»Sehr einfach,« erkläre ich ihm, »entweder ein Mensch kennt seine Vorzüge nicht, dann ist seine Bescheidenheit nicht Bescheidenheit, sondern die selbstverständliche Folge seiner Selbsteinschätzung. Oder ein Mensch kennt seine Vorzüge, dann kann seine Bescheidenheit nichts anderes sein, als Heuchelei, im besten Falle Anstandsgefühl oder Rücksichtnahme auf Schwächere, alles, nur keine Bescheidenheit.«

»Auf diese Weise läßt sich alles aus der Welt wegdisputieren,« sagt Georg verstimmt, »aber ich bin optimistisch genug zu behaupten, –« – »Ich muß Sie noch weiter ärgern,« unterbreche ich ihn lachend, »und behaupte, daß es mit dem Optimismus fast dieselbe Sache ist. So sicher Sie nämlich in dem Moment unbescheiden sind, in dem Sie sich Ihrer Bescheidenheit bewußt werden, so sicher sind Sie nicht mehr optimistisch in dem Augenblick, in dem Sie sich so nennen. – Ich will das erst beweisen,« fahre ich fort, da er versucht, Einwendungen zu machen.

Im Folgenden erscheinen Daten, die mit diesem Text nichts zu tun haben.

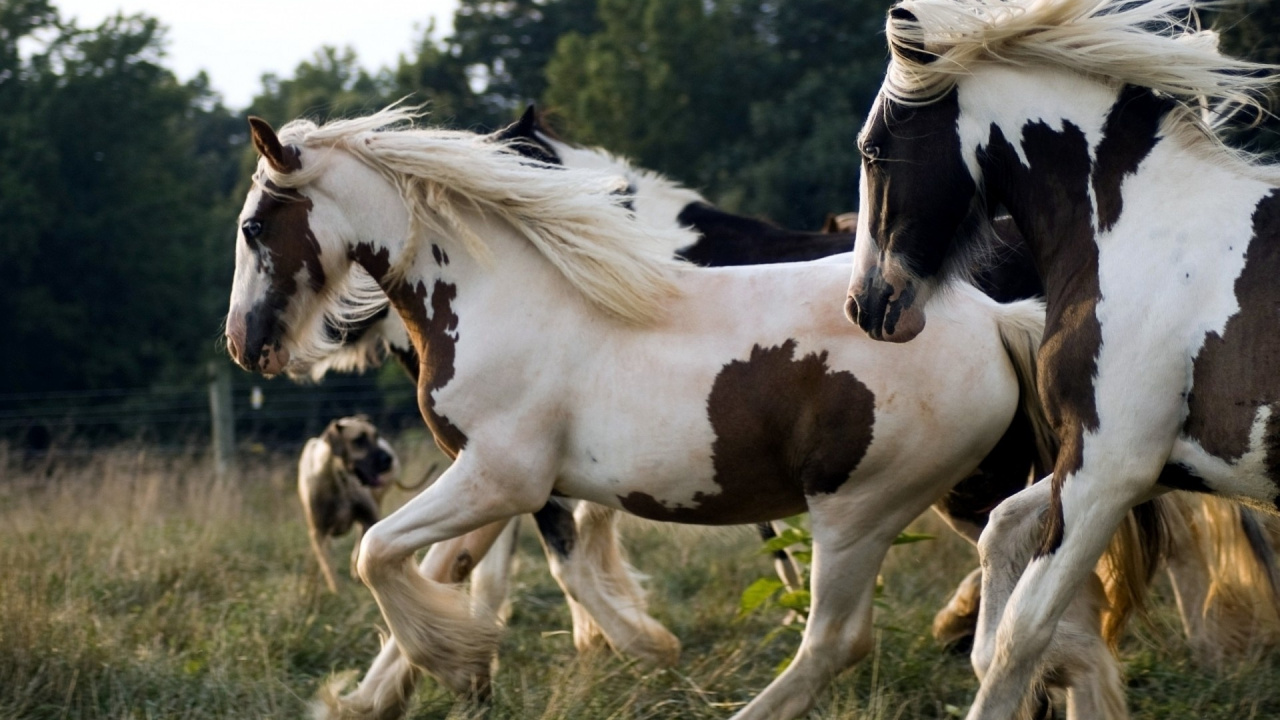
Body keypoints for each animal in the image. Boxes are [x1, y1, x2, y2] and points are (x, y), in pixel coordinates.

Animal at [224, 106, 1055, 720]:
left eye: (253, 227)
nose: (245, 343)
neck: (508, 296)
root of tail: (994, 319)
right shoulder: (497, 482)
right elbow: (446, 564)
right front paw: (386, 693)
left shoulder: (504, 479)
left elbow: (382, 554)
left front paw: (474, 665)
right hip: (945, 497)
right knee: (1027, 581)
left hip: (862, 511)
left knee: (839, 641)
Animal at [843, 0, 1280, 716]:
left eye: (872, 149)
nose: (866, 305)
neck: (1138, 234)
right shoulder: (1150, 463)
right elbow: (999, 532)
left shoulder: (1109, 468)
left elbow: (1023, 631)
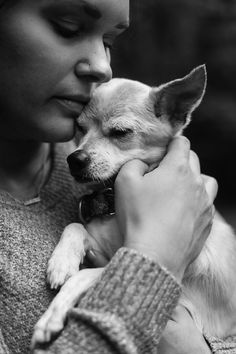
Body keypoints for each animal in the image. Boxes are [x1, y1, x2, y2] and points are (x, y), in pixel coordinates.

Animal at [31, 65, 236, 348]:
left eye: (120, 132)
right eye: (80, 128)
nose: (75, 158)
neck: (113, 202)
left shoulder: (176, 288)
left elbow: (88, 275)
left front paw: (53, 314)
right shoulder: (100, 247)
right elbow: (74, 225)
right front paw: (62, 261)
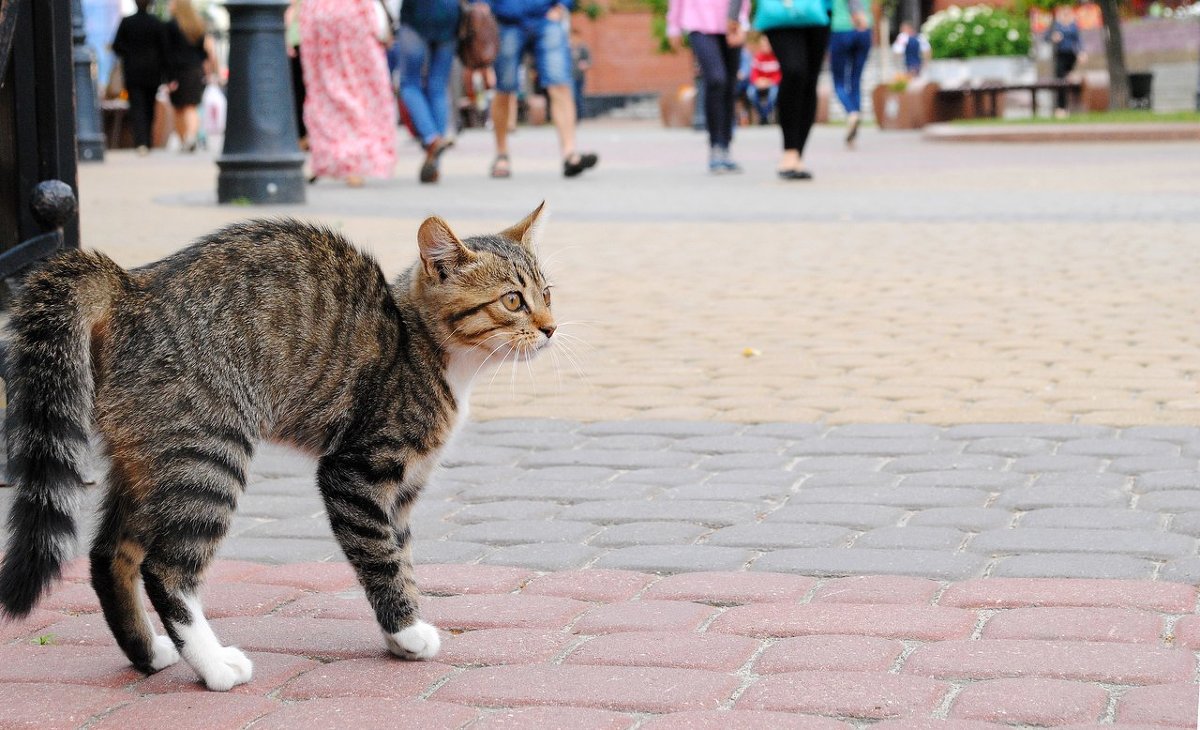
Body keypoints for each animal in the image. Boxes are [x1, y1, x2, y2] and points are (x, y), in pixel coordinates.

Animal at [0, 204, 554, 691]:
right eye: (512, 300)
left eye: (547, 292)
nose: (550, 328)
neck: (423, 343)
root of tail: (131, 288)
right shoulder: (355, 472)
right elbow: (380, 554)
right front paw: (407, 630)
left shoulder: (404, 488)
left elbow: (401, 553)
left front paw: (402, 631)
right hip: (208, 454)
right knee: (165, 570)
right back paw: (213, 665)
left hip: (151, 461)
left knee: (109, 553)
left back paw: (147, 652)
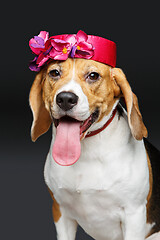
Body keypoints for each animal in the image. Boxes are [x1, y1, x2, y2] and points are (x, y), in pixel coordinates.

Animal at [29, 58, 160, 240]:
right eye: (54, 73)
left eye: (93, 75)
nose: (65, 99)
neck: (87, 153)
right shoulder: (61, 212)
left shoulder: (134, 214)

»Optimistisch sind Sie, solange Sie die Welt schöner und besser sehen, als sie ist. Sobald Sie aber wissen, daß Sie die Welt besser sehen, als sie ist, wissen Sie auch, daß sie eigentlich schlechter ist, als Sie sie sehen, und mit diesem Wissen stehen Sie schon auf der anderen Seite der Weltanschauung und können fast für einen Pessimisten durchgehen. – Und jetzt dürfen Sie antworten.«

Aber Georg ist verdrießlich: »Daß ich kein Pessimist bin, weiß ich, trotz Ihrer philosophischen Purzelbäume, und ich verwahre mich entschieden dagegen.«

»Weshalb denn?« frage ich, »mir sind die Pessimisten sehr viel lieber als die frischfröhlichen ›Lebensbejaher‹, wie es jetzt modern aber etwas unklar heißt. Nur über eins habe ich manchmal nachgegrübelt und weiß es nicht: Ist es das traurige oder das tröstliche Moment im Leben der Pessimisten und Skeptiker, daß Sie zum Schluß immer recht behalten?«

Georg sieht mich einen Augenblick schweigend an, dann sagt er:

»Sie haben mir noch keine endgültige Antwort auf meine Bitte gegeben, und ich müßte dümmer sein als ich bin, wenn ich nicht gemerkt hätte, daß all Ihr Philosophieren nur den Zweck hatte, mich davon abzulenken. Aber ich bestehe darauf, daß Sie –«

»Lieber Herr Wendringer,« sage ich ein wenig gedehnt und greife nach dem Zigarettenetui, das ich ihm langsam hinüberreiche, »wollen Sie nicht –.«

Georg ist rot geworden, er springt auf.